Estratto della fonte.
"""

Di fronte all’orrore della guerra, la poesia non può che offrire il silenzio, divenire muta, priva di ogni valore e significato, come nell’immagine icastica delle “cetre” che, appese “Alle fronde dei salici”, l’albero che rappresenta il pianto ed il dolore, oscillano lievi al triste vento.
Così come per Quasimodo, anche la conclusione de “La Coscienza di Zeno” assume un’inquietante valenza profetica e presenta forti tratti di attualità, considerando quello che negli anni successivi alla stesura del romanzo sarebbe stato il potenziale distruttivo degli armamenti militari del XX secolo e l’incubo delle bombe atomiche di Hiroshima e Nagasaki, oppure, in un futuro a noi più vicino, l’incubo delle centrali nucleari di Cernobyl e Fukushima o ancora, oggi, la minaccia della infinite centrali nucleari sparse per il mondo.
Ma le ultimissime righe della profezia di Zeno, non possono risuonare con un so che di inquietantemente attuale, con il riferimento alla pandemia che ha segnato il mondo in questi anni e che è stata un segnale, seppur inascoltato, di come l’uomo presto o tardi arriverà ad autodistruggersi, e di come la Natura si vendicherà di tutte le angherie subìte, di come sia stata calpestata, violentata, violata in ogni singolo essere di cui è composta, in ogni singolo animale privo di qualsivoglia rispetto che ogni essere vivente, nessun escluso, merita.
Allevamenti intensivi, gabbie, shock elettrici, camion della morte, catene, sfruttamento, multinazionali, nubi e rifiuti tossici, pandemie, piogge acide, disserbanti, disastri idrogeologici, cementificazione, inquinamento, disboscamenti, desertificazione, non sono che simboli grondanti di sangue di un’umanità violenta, machista, barbara, che ha ancora tanto, tanto da imparare da quella Natura da cui proviene.
Da quella Pachamama di antica memoria, fonte ancestrale e primaria di tutta l’energia, madre nutriente che dona la Vita con l’acqua, il calore con il Sole, dai seni floridi come montagne, dal grembo fertile come un campo dorato ma che può mostrare il suo lato crudele e trasformarsi in “matrigna” per ricordare ai suoi figli che devono sempre onorarla.

"""

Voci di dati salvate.
"""

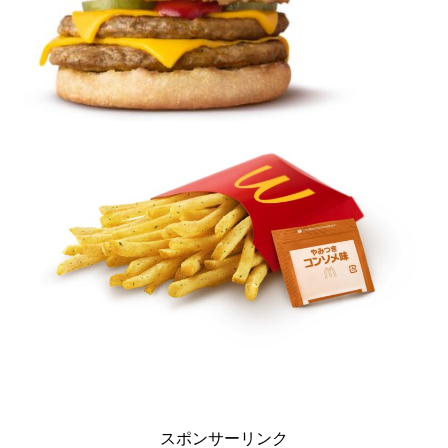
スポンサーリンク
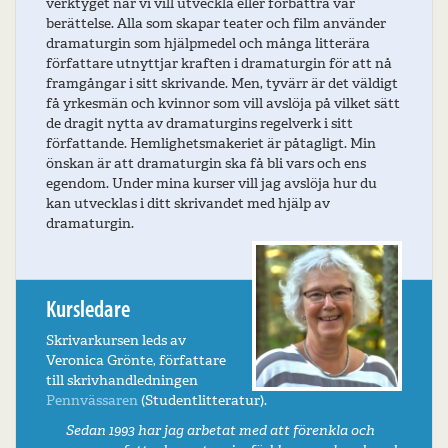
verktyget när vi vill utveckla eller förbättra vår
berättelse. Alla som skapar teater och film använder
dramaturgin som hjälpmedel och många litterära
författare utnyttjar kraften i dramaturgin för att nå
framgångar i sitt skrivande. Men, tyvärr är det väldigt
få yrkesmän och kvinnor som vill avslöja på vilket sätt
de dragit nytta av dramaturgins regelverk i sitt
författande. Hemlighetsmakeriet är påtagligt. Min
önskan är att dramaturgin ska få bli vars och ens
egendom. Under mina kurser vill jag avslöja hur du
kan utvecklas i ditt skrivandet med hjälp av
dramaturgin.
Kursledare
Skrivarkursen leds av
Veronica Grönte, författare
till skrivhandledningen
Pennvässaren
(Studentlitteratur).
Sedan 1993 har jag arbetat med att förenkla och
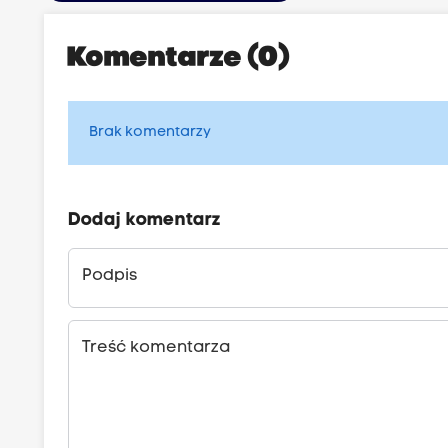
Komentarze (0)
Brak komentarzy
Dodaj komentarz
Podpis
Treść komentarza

"""
"""

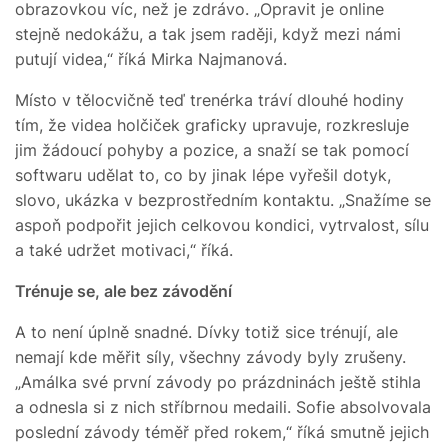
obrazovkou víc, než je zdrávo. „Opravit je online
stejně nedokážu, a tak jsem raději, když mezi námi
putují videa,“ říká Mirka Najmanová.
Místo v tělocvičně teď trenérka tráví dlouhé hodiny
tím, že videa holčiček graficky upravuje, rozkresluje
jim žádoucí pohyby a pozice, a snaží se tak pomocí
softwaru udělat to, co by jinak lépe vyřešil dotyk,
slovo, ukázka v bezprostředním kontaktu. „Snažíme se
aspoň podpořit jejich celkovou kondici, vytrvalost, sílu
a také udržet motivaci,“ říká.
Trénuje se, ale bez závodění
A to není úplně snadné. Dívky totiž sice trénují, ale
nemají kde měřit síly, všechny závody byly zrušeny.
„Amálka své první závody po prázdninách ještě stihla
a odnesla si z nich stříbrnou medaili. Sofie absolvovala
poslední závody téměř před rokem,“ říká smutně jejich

"""

Consegna.
Trascrivi senza modifiche il passo dell'estratto della fonte che parte da "Allevamenti intensivi, gabbie, shock" e prosegue fino a "da cui proviene.".

Soluzione.
Allevamenti intensivi, gabbie, shock elettrici, camion della morte, catene, sfruttamento, multinazionali, nubi e rifiuti tossici, pandemie, piogge acide, disserbanti, disastri idrogeologici, cementificazione, inquinamento, disboscamenti, desertificazione, non sono che simboli grondanti di sangue di un’umanità violenta, machista, barbara, che ha ancora tanto, tanto da imparare da quella Natura da cui proviene.